SCFi SCFi - 7 months ago 11
SQL Question

SQL Server: Grouping heirarchical data

I have a document table - see below for definition

In this table We have a root document which has a

OriginalDocID
of null

Every time a revision is made a new entry is added with the parents
documentID
as the
OriginalDocID


What I am looking to do is to be able to group/partition everything around the Original document that has
OriginalDocID
of null

Each document can have multiple revisions from one point of origin.

meaning we can have

Doc Id 1 -> 2 -> 3
2 -> 8 -> 9
1 -> 4 -> 7
5 -> 10


So what I would hope to see back is all the rows with the root document. appended

I hope this makes sense. For the life of me I can't wrap my head around a sufficient query.

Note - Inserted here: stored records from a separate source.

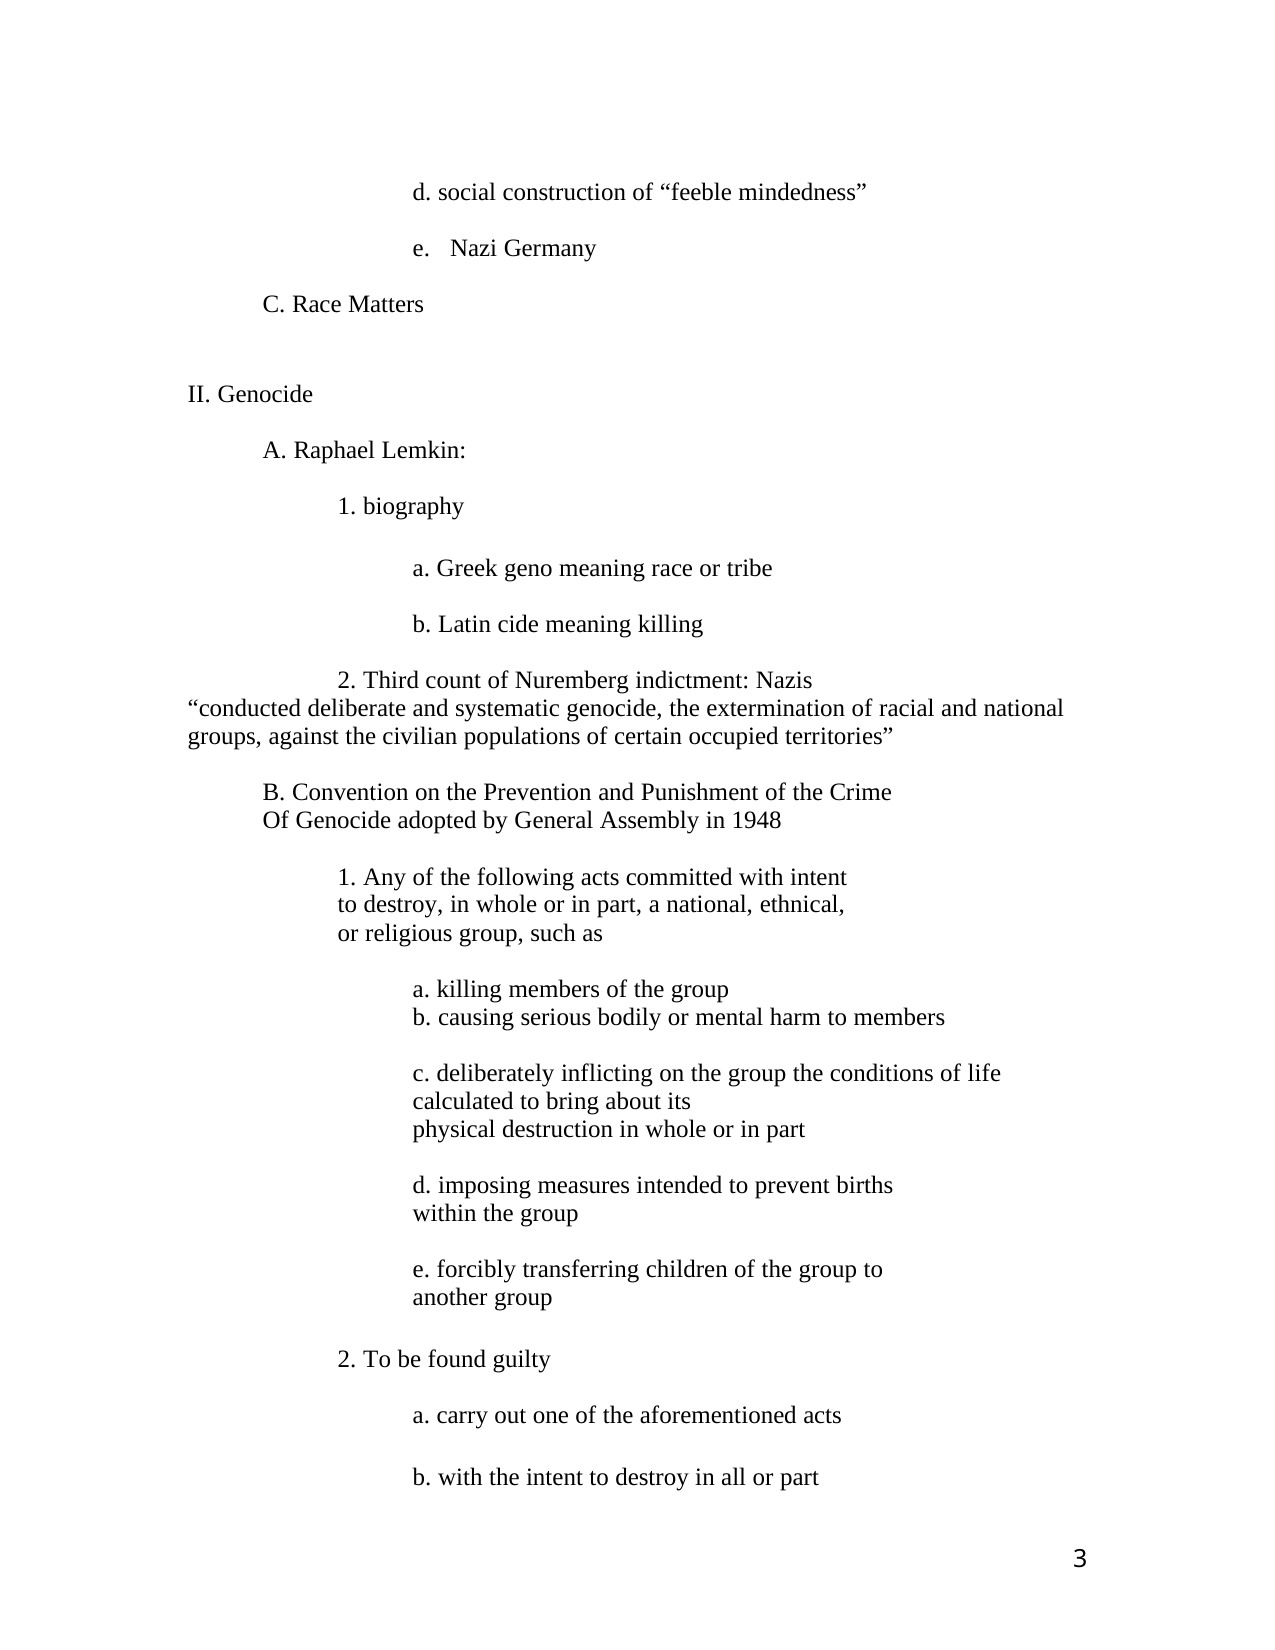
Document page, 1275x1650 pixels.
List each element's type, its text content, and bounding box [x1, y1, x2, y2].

text A. Raphael Lemkin: [187, 436, 1087, 464]
text Of Genocide adopted by General Assembly in 1948 [187, 806, 1087, 834]
text “conducted deliberate and systematic genocide, the extermination of racial and national groups, against the civilian populations of certain occupied territories” [187, 694, 1087, 750]
text c. deliberately inflicting on the group the conditions of life calculated to bring about its [412, 1058, 1087, 1114]
text e. forcibly transferring children of the group to [412, 1255, 1087, 1283]
text d. social construction of “feeble mindedness” [187, 178, 1087, 206]
text a. Greek geno meaning race or tribe [187, 554, 1087, 582]
text 2. Third count of Nuremberg indictment: Nazis [187, 666, 1087, 694]
text 1. Any of the following acts committed with intent [187, 862, 1087, 890]
text b. causing serious bodily or mental harm to members [412, 1002, 1087, 1031]
text physical destruction in whole or in part [412, 1114, 1087, 1143]
text 1. biography [187, 492, 1087, 520]
text II. Genocide [187, 380, 1087, 408]
text 2. To be found guilty [187, 1345, 1087, 1373]
text to destroy, in whole or in part, a national, ethnical, [187, 890, 1087, 918]
text d. imposing measures intended to prevent births [412, 1171, 1087, 1199]
text B. Convention on the Prevention and Punishment of the Crime [187, 778, 1087, 806]
text a. killing members of the group [187, 974, 1087, 1002]
text b. Latin cide meaning killing [187, 610, 1087, 638]
text within the group [412, 1199, 1087, 1227]
list Nazi Germany [412, 234, 1087, 262]
text a. carry out one of the aforementioned acts [187, 1401, 1087, 1429]
text another group [412, 1283, 1087, 1311]
text b. with the intent to destroy in all or part [412, 1463, 1087, 1491]
text or religious group, such as [187, 918, 1087, 946]
text C. Race Matters [262, 290, 1087, 318]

CREATE TABLE [dbo].[Document](
[DocumentID] [int] IDENTITY(1,1) NOT NULL,
[DocumentName] [varchar](max) NOT NULL,
[ContentType] [varchar](50) NULL,
[DocumentText] [varchar](max) NULL,
[DateCreated] [datetime] NULL,
[DocumentTypeId] [int] NULL,
[Note] [varchar](8000) NULL,
[RefID] [int] NULL,
[Version] [int] NULL,
[Active] [bit] NULL,
[OriginalDocID] [int] NULL
)

Answer

You'll need to use a Recursive CTE to do this. That's a query that refers back to itself so it can traverse a hierarchy and gather information as it works it's way down (or up) the levels of that hierarchy.

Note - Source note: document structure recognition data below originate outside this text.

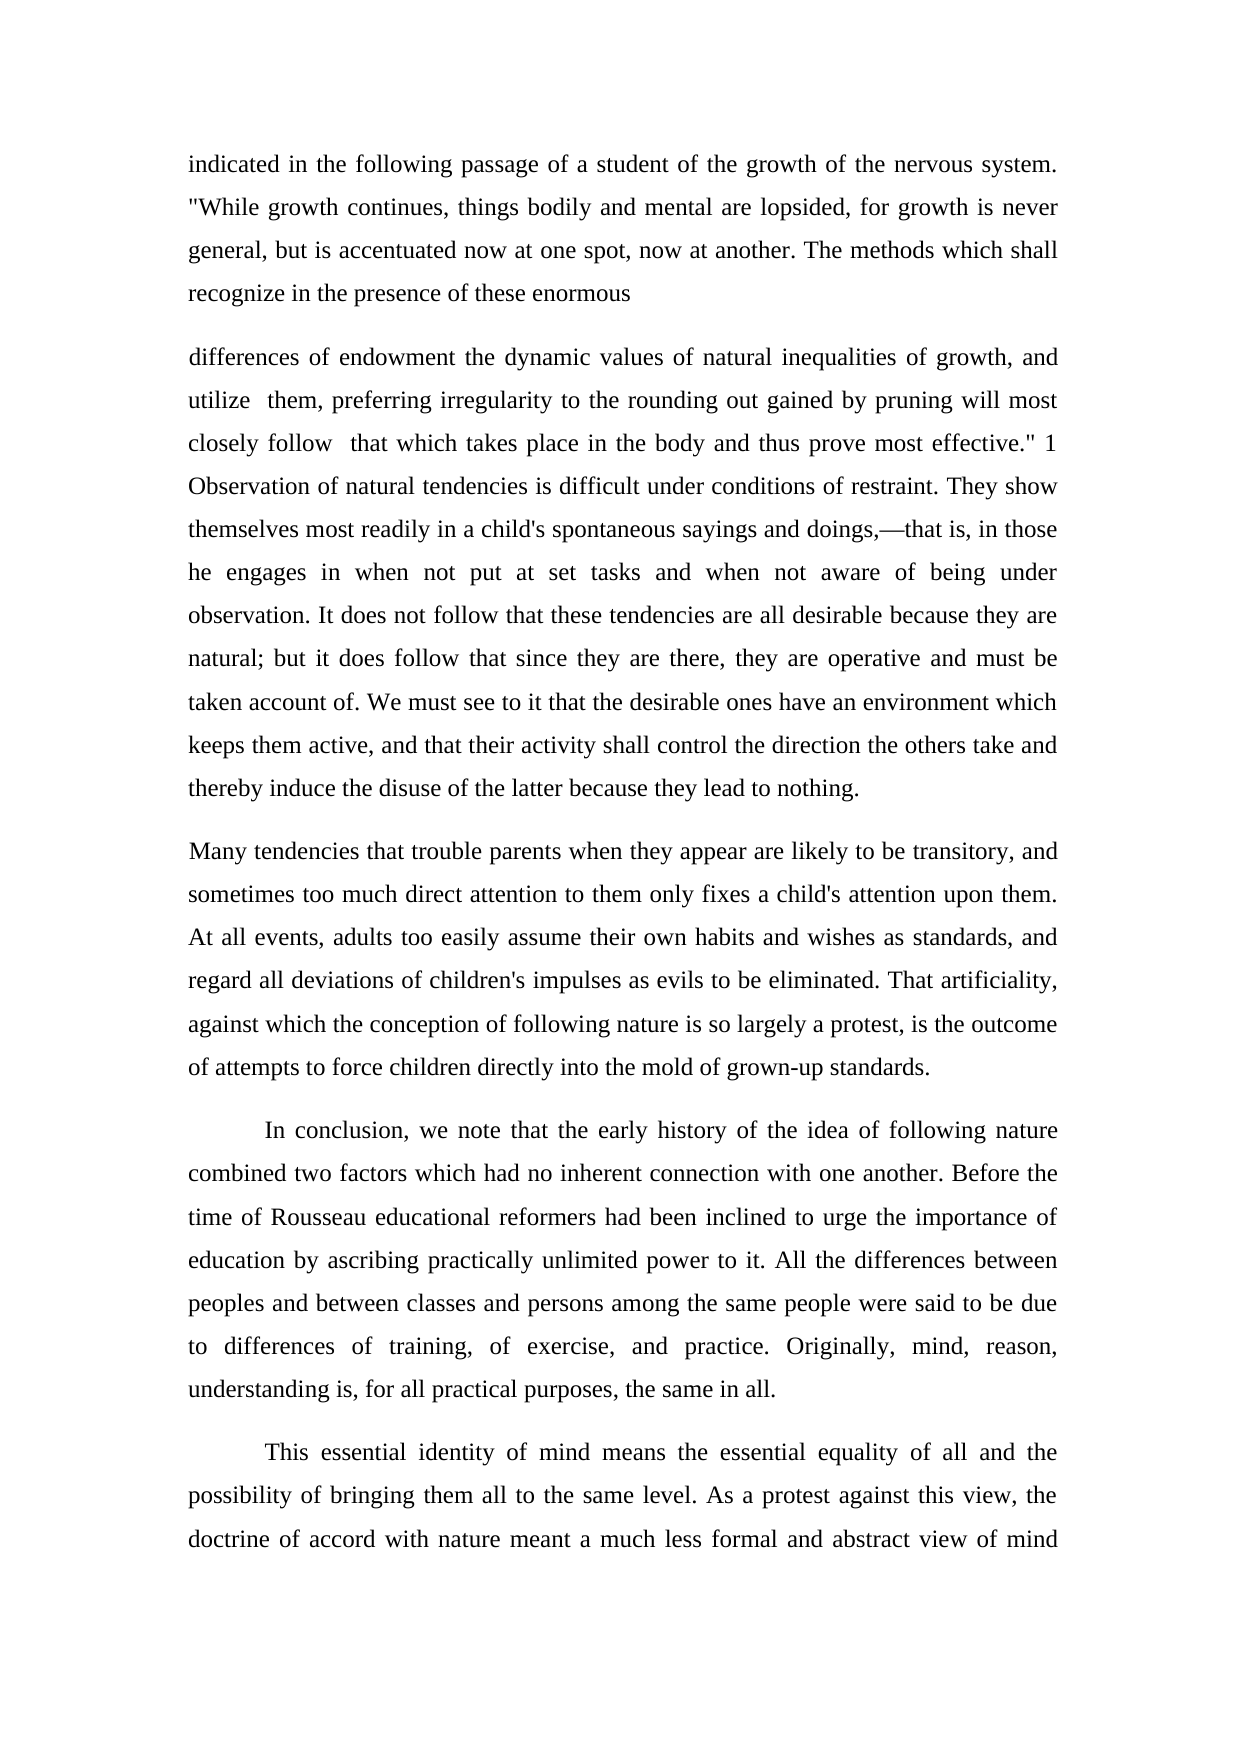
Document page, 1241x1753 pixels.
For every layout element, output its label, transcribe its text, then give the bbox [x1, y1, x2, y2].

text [188, 1437, 1059, 1552]
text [188, 149, 1059, 307]
text In conclusion, we note that the early history of the idea of following nature combined two factors which had no inherent connection with one another. Before the time of Rousseau educational reformers had been inclined to urge the importance of education by ascribing practically unlimited power to it. All the differences between peoples and between classes and persons among the same people were said to be due to differences of training, of exercise, and practice. Originally, mind, reason, understanding is, for all practical purposes, the same in all. [188, 1115, 1059, 1403]
text differences of endowment the dynamic values of natural inequalities of growth, and utilize them, preferring irregularity to the rounding out gained by pruning will most closely follow that which takes place in the body and thus prove most effective." 1 Observation of natural tendencies is difficult under conditions of restraint. They show themselves most readily in a child's spontaneous sayings and doings,—that is, in those he engages in when not put at set tasks and when not aware of being under observation. It does not follow that these tendencies are all desirable because they are natural; but it does follow that since they are there, they are operative and must be taken account of. We must see to it that the desirable ones have an environment which keeps them active, and that their activity shall control the direction the others take and thereby induce the disuse of the latter because they lead to nothing. [188, 342, 1059, 802]
text Many tendencies that trouble parents when they appear are likely to be transitory, and sometimes too much direct attention to them only fixes a child's attention upon them. At all events, adults too easily assume their own habits and wishes as standards, and regard all deviations of children's impulses as evils to be eliminated. That artificiality, against which the conception of following nature is so largely a protest, is the outcome of attempts to force children directly into the mold of grown-up standards. [188, 836, 1059, 1081]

In your case, something like:

WITH RECURSIVE docCTE AS
(
    /* Recursive Seed */
    SELECT
        cast(null as int) as parentdoc
        documentID,
        0 as depth,
        documentid as originalDocument,
        CAST(null as varchar(100) as docpath
    FROM
        dbo.document
    Where originalDocID IS NULL

    UNION ALL

    /* Recursive Term */
    SELECT
        docCTE.DocumentID as parentdoc,
        document.documentID,
        depth + 1 as depth,
        docCTE.originalDocument,
        docCTE.Path + '>' + document.documentID
    FROM
        docCTE
        INNER JOIN dbo.document on doccte.document = document.originalDocID
    WHERE
        depth <= 15 /*Keep it from cycling in case of bad hierarchy*/

)

SELECT * FROM docCTE;

The recursive CTE is made up of two parts.

  1. The recursive seed, which is what we use to kick of the query. This is all document records where the originalDocID is null.

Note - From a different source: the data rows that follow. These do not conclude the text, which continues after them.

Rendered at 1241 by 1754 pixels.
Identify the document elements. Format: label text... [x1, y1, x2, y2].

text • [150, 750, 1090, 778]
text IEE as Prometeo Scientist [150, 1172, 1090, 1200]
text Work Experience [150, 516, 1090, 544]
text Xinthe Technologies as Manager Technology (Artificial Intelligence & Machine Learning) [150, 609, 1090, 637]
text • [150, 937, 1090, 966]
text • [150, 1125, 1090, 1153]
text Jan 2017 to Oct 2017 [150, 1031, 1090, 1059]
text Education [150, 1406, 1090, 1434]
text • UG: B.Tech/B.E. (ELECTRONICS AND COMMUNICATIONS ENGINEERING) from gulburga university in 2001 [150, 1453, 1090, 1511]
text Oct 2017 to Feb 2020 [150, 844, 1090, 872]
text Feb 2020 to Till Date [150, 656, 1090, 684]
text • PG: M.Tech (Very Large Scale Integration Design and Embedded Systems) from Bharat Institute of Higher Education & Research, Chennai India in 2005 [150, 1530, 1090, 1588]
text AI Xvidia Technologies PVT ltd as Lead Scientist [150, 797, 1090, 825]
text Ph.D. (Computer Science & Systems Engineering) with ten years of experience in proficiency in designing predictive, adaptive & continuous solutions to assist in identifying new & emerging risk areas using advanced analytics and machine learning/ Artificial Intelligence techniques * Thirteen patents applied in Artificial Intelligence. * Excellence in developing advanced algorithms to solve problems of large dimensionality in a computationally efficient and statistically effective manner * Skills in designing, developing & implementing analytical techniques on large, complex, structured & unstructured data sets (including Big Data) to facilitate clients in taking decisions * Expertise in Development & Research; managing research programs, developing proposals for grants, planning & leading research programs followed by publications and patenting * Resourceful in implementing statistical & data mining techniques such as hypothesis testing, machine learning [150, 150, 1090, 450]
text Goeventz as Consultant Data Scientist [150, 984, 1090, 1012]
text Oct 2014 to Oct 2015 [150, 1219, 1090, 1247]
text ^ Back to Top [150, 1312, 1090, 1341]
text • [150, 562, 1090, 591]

  2. The recursive term, where we join the table back to the recursive CTE establishing the parent/child relationship.

In your case we capture the documentid in the Recursive Seed as the originalDoc so that we can bring that down through each record found when we start traversing the hierarchy of documents.

These can be a little overwhelming when you get started, but after you write it a few times, it's second nature (and you'll find the really really helpful as you encounter more of this type of data).